Rapid Diagnostic Non-PCR ini, terang Rika, selain dapat digunakan untuk skrining, juga dapat digunakan untuk memonitor OTG, ODP, PDP, atau pasca infeksi. Selain biayanya yang murah, rapid diagnostic test ini memiliki kelebihan dapat deteksi cepat 5-10 menit, mudah, praktis, sensitivitas yang tinggi serta sangat spesifik. Rapid diagnostic Non-PCR ini dapat dilakukan dimana saja, seperti jalan, sekolah, pasar, stasiun, bandara, dan lainnya.

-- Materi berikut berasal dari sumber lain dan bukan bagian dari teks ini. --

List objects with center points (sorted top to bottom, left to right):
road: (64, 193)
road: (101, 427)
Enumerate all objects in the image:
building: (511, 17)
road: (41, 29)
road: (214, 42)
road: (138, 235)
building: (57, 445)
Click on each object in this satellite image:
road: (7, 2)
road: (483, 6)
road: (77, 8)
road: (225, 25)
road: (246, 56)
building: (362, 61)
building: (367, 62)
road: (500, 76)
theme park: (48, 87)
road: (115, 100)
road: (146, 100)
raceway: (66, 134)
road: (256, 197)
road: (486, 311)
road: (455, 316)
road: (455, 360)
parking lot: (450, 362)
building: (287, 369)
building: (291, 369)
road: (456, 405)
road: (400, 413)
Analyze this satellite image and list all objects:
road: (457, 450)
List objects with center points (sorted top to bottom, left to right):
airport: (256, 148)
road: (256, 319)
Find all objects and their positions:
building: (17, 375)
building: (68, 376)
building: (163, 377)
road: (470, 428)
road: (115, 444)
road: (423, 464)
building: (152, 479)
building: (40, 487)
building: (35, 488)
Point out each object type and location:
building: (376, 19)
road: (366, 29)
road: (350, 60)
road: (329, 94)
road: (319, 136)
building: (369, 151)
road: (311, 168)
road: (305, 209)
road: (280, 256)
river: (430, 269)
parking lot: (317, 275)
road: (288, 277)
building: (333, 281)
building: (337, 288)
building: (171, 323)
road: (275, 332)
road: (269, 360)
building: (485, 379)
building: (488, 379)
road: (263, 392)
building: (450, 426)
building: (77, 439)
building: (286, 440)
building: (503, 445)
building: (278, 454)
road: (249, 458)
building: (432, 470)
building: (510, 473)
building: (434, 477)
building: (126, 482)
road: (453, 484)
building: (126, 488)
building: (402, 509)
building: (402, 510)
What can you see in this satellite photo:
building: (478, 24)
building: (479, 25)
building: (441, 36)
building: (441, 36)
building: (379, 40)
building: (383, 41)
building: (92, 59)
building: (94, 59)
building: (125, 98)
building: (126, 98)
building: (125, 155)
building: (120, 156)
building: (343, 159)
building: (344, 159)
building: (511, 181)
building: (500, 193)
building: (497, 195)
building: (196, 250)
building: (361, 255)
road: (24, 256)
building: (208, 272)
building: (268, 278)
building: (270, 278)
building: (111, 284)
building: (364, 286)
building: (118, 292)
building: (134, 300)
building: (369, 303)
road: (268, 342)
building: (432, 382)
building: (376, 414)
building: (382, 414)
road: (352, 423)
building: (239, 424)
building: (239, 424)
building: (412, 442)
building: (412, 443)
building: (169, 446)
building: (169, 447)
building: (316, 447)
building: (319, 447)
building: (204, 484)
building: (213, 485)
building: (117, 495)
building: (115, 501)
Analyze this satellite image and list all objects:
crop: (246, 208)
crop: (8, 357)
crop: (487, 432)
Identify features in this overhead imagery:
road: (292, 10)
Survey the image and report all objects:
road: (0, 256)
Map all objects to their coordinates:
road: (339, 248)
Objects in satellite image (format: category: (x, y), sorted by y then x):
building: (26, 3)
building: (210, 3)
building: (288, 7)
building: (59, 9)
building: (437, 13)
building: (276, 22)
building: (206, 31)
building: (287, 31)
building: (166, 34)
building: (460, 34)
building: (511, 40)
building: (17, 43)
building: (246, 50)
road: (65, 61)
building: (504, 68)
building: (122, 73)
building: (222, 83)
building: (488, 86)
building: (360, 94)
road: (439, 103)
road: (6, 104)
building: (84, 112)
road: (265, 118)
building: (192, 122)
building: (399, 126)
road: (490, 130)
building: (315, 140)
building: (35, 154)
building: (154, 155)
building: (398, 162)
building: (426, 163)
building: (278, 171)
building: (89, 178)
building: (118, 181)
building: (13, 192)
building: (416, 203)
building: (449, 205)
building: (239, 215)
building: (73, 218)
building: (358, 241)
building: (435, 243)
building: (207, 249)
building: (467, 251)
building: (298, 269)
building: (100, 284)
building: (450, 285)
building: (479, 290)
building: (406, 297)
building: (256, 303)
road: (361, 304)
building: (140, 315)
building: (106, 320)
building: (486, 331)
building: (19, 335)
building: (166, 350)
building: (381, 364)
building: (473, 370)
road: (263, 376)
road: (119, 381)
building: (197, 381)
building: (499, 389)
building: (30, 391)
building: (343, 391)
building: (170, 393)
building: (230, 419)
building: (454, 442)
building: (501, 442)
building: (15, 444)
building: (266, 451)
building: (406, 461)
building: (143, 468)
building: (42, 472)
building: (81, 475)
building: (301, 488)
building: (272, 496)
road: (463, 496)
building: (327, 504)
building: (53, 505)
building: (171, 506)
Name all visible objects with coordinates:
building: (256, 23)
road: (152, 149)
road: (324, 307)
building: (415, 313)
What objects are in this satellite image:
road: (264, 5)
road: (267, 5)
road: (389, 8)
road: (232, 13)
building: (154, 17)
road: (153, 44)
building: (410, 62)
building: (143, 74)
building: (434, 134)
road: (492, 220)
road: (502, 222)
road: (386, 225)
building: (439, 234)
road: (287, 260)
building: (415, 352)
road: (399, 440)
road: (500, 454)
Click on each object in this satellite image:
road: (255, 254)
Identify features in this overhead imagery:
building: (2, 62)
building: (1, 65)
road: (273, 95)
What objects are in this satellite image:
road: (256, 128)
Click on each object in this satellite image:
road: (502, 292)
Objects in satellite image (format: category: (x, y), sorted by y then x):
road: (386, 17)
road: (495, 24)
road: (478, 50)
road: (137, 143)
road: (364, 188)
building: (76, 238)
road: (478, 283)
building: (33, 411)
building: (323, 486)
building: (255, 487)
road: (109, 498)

“Mudah-mudahan hasil uji validitas bagus dan akurasinya tinggi sehingga dapat digunakan untuk massive screening di masyarakat. Harapannya juga dapat dikirimkan ke pelosok-pelosok daerah, sehingga masyarakat dapat melakukannya secara mandiri, dengan sebelumnya dilatih cara penggunaannya melalui televisi nasional,” pungkasnya.